Start of Block

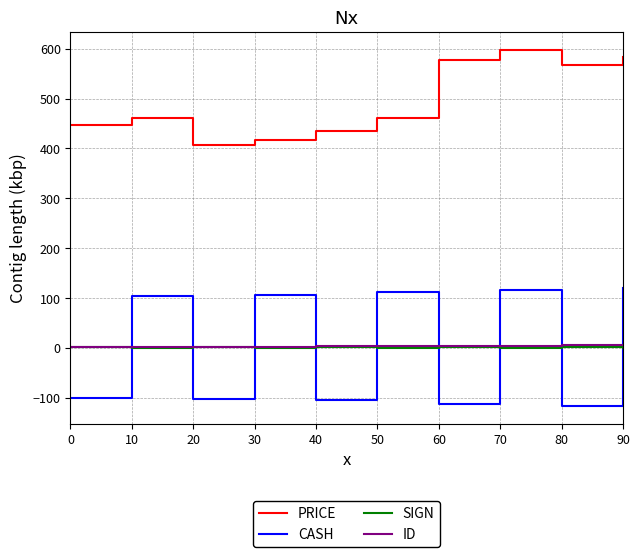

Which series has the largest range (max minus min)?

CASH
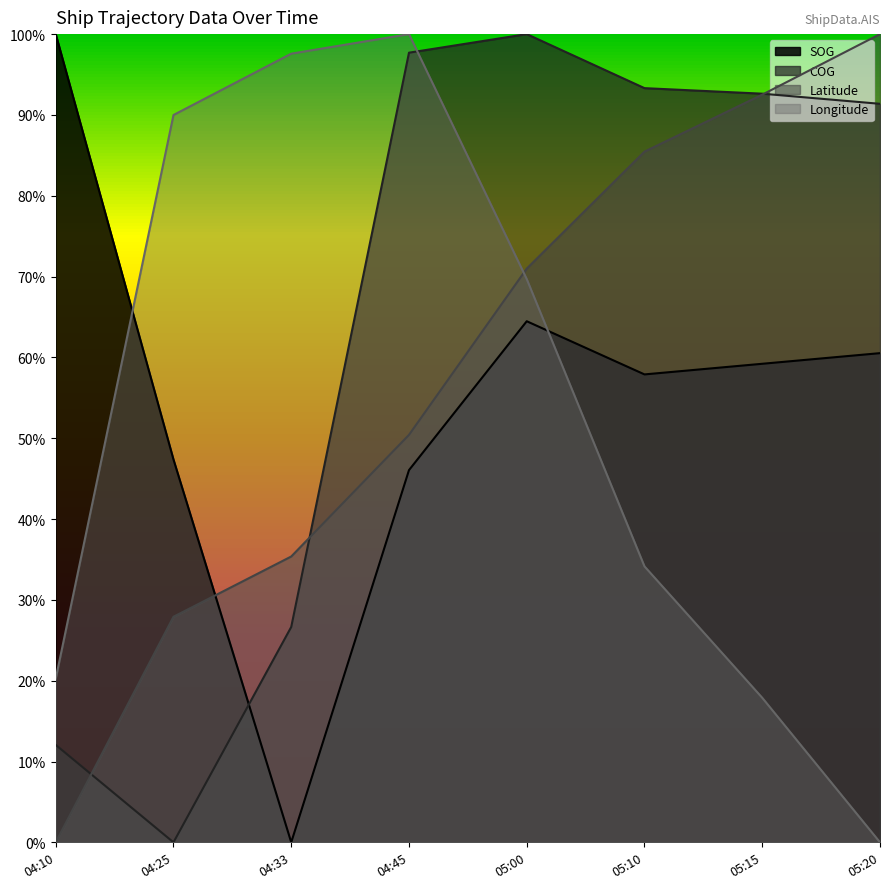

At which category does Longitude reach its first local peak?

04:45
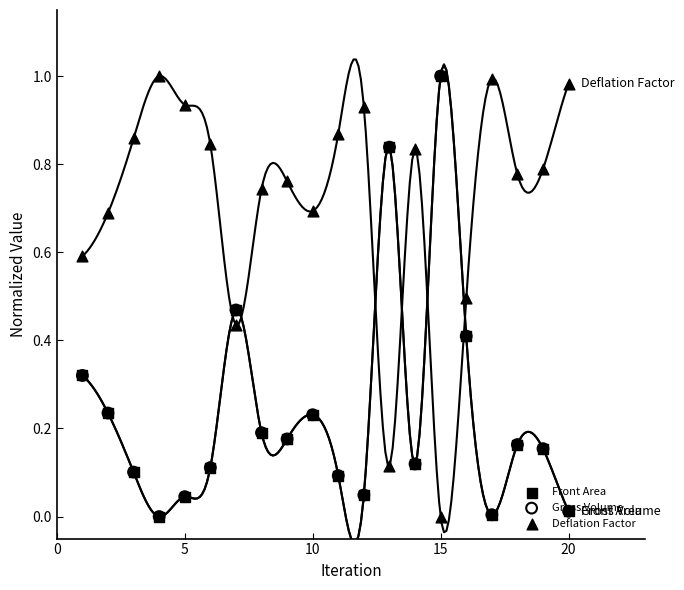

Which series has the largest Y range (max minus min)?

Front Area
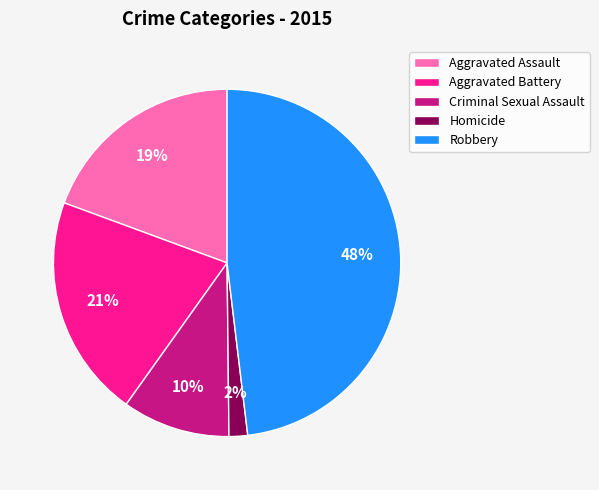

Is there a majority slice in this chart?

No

End of Block

Requirement:
Convert the lines above into a JSON list of strings with one string per line, omitting blank lines and leaving out the pictures.

Problem solution:
[
  "Which series has the largest range (max minus min)?",
  "CASH",
  "At which category does Longitude reach its first local peak?",
  "04:45",
  "Which series has the largest Y range (max minus min)?",
  "Front Area",
  "Is there a majority slice in this chart?",
  "No"
]